● **Directive**: Reproduce the listing below character for character, keeping every symbol, line break, and blank line in its original place.

● **Data**:
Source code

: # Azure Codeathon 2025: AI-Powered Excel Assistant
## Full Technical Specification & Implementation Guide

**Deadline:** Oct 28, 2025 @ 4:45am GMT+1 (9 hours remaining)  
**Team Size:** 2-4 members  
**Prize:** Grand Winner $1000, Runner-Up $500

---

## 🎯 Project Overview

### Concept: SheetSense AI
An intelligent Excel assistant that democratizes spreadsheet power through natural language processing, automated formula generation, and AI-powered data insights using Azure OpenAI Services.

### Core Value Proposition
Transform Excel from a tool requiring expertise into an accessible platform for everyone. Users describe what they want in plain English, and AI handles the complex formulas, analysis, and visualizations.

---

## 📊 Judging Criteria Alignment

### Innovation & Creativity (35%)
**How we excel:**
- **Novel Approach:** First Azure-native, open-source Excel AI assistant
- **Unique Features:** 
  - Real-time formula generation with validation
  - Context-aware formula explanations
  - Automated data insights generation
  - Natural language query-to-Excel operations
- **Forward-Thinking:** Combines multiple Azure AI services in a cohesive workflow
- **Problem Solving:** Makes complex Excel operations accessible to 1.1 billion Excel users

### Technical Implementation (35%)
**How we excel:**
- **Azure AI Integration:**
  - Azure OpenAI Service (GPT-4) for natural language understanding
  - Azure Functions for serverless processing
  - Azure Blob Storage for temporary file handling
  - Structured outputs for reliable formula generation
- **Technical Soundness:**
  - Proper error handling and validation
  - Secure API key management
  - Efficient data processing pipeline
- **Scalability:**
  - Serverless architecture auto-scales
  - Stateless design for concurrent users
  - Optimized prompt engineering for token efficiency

● **Answer for the task**:
Source code

: # Azure Codeathon 2025: AI-Powered Excel Assistant
## Full Technical Specification & Implementation Guide

**Deadline:** Oct 28, 2025 @ 4:45am GMT+1 (9 hours remaining)  
**Team Size:** 2-4 members  
**Prize:** Grand Winner $1000, Runner-Up $500

---

## 🎯 Project Overview

### Concept: SheetSense AI
An intelligent Excel assistant that democratizes spreadsheet power through natural language processing, automated formula generation, and AI-powered data insights using Azure OpenAI Services.

### Core Value Proposition
Transform Excel from a tool requiring expertise into an accessible platform for everyone. Users describe what they want in plain English, and AI handles the complex formulas, analysis, and visualizations.

---

## 📊 Judging Criteria Alignment

### Innovation & Creativity (35%)
**How we excel:**
- **Novel Approach:** First Azure-native, open-source Excel AI assistant
- **Unique Features:** 
  - Real-time formula generation with validation
  - Context-aware formula explanations
  - Automated data insights generation
  - Natural language query-to-Excel operations
- **Forward-Thinking:** Combines multiple Azure AI services in a cohesive workflow
- **Problem Solving:** Makes complex Excel operations accessible to 1.1 billion Excel users

### Technical Implementation (35%)
**How we excel:**
- **Azure AI Integration:**
  - Azure OpenAI Service (GPT-4) for natural language understanding
  - Azure Functions for serverless processing
  - Azure Blob Storage for temporary file handling
  - Structured outputs for reliable formula generation
- **Technical Soundness:**
  - Proper error handling and validation
  - Secure API key management
  - Efficient data processing pipeline
- **Scalability:**
  - Serverless architecture auto-scales
  - Stateless design for concurrent users
  - Optimized prompt engineering for token efficiency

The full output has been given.